Das hat übrigens nicht nur zur Folge, dass das Pentagon schon im Skriptstadium auf die Filme Einfluss nimmt, es sorgt auch dafür, dass die Filmemacher am Set stark eingeschränkt sind: So kann vor Ort eben nicht locker improvisiert und Dialoge können nicht kurzfristig angepasst werden, ohne dass Straub und seine Leute zustimmen. Widersetzt sich eine Produktion dem, packen die Militärs ihre Sachen zusammen und verlassen das Set.

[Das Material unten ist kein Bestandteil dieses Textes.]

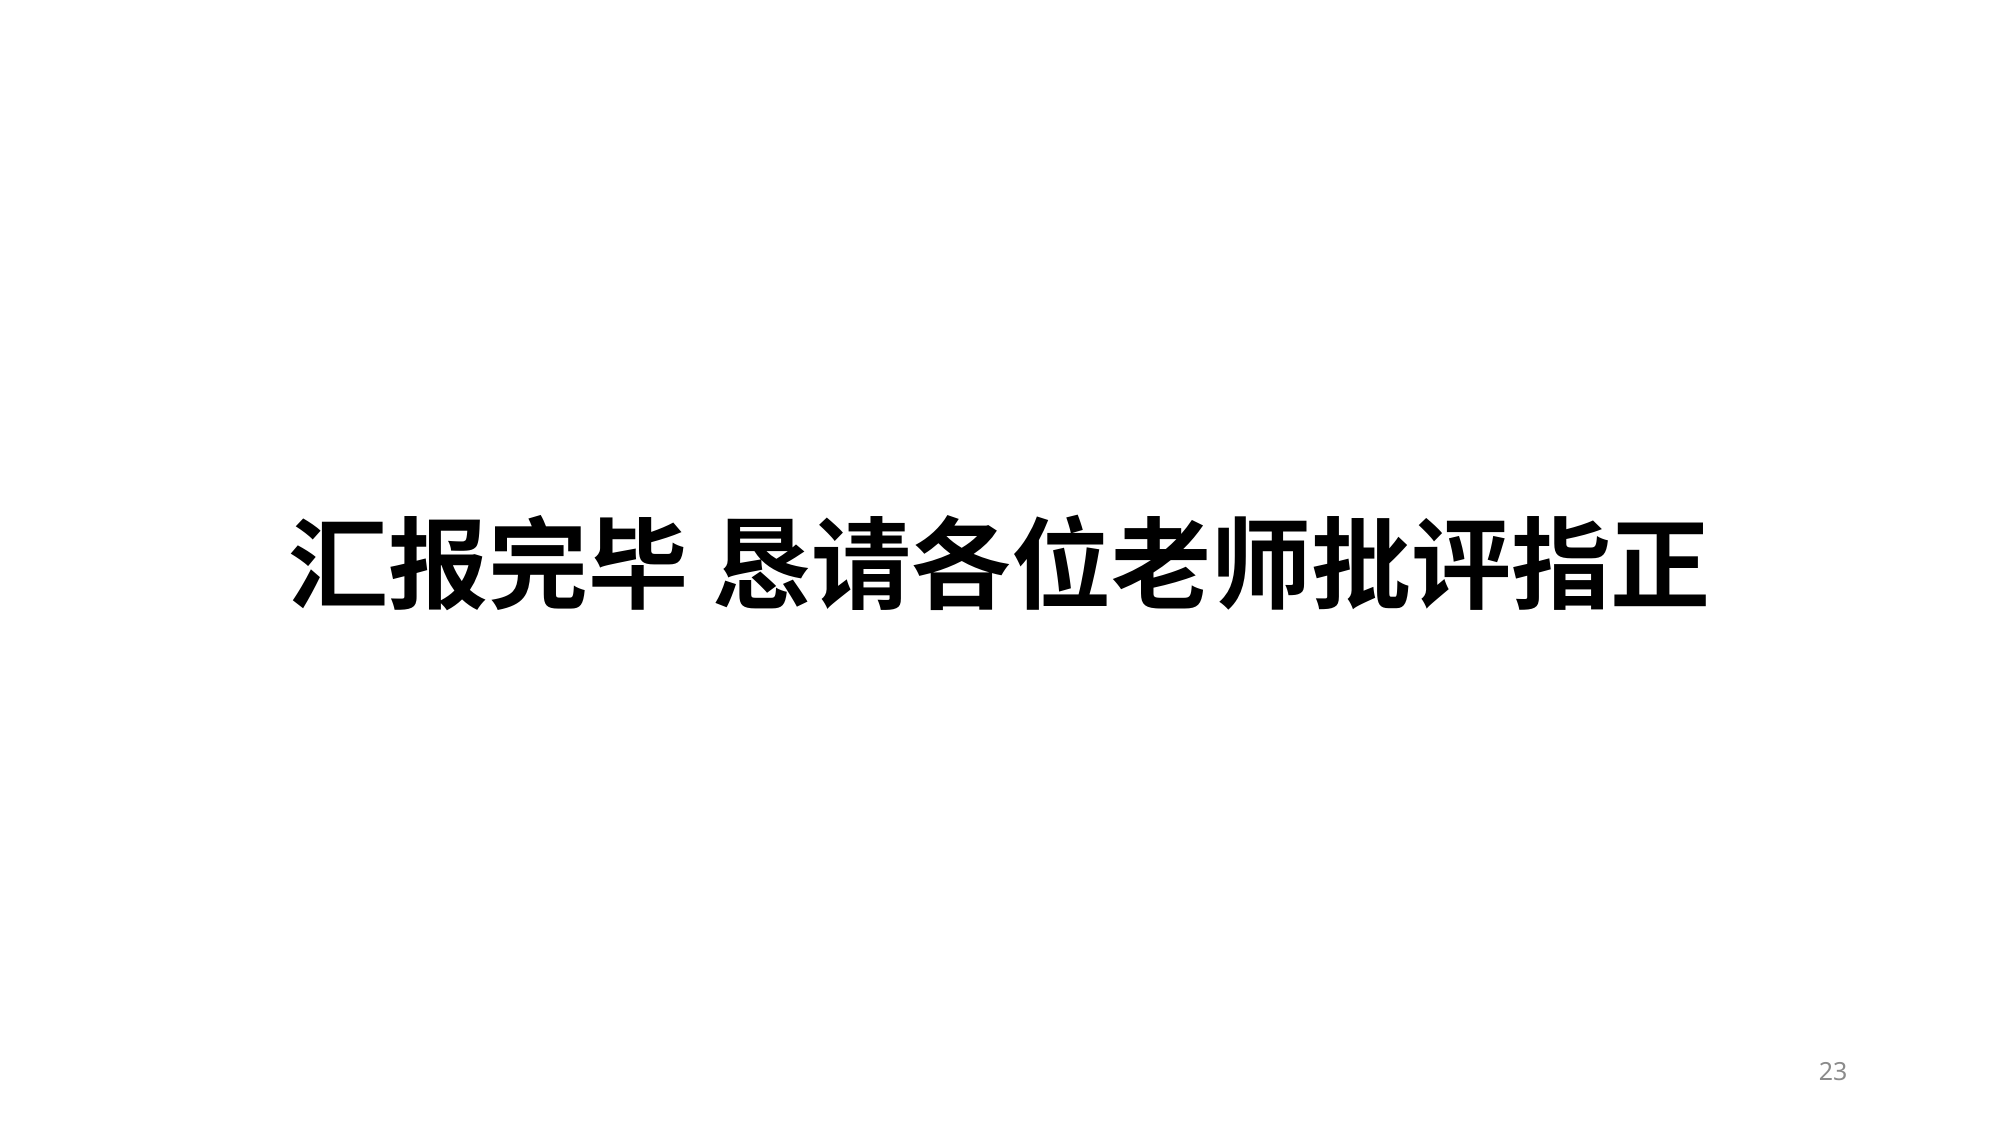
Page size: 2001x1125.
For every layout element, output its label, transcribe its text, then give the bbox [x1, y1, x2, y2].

So gab es beim Dreh von „Iron Man“ auf der Edwards Air Force Base etwa einen Moment, in dem Regisseur Jon Favreau eine Figur mit Militärhintergrund den Satz sagen lassen wollte: „Menschen würden sich umbringen, um die Möglichkeiten zu bekommen, die ich habe.“ Straub legte sein Veto ein und beschrieb die Situation anschließend so:
Jon Favreau wurde immer roter und roter im Gesicht und ich war genauso genervt. Es war ziemlich unangenehm und dann sagte er wütend: ‚Wie wäre es, wenn er sagt, dass sie über heiße Kohlen laufen würden.‘ Ich sagte: ‚Fein.‘ Er war überrascht, dass es so einfach ging.
Dass Straub mit der ersten Version nicht einverstanden war, liegt übrigens daran, dass das Pentagon allgemein keine Bezüge zwischen dem Militär und Selbstmorden in Hollywoodfilmen sehen will. Schließlich sind während des War On Terror mehr amerikanische Soldaten durch Selbstmorde als durch Taten des Feindes ums Leben gekommen.
Letztendlich ist der Satz – egal in welcher Form - gar nicht in die finale Fassung von „Iron Man“ gekommen.
Eine weitere vielsagende Änderungsanforderung gab es in dem James-Bond-Film „Der Morgen stirbt nie“. Als Bond darin über Vietnam mit einem Fallschirm aus einem – vom Pentagon zur Verfügung gestellten – Transportflugzeug abspringt, sollte sein CIA-Sidekick eigentlich den Spruch bringen: „Du weißt was passieren wird. Es wird Krieg geben – und vielleicht gewinnen wir diesmal sogar.“
Die Zeile wurde ersatzlos gestrichen. Das Pentagon ist offenbar kein guter Verlierer.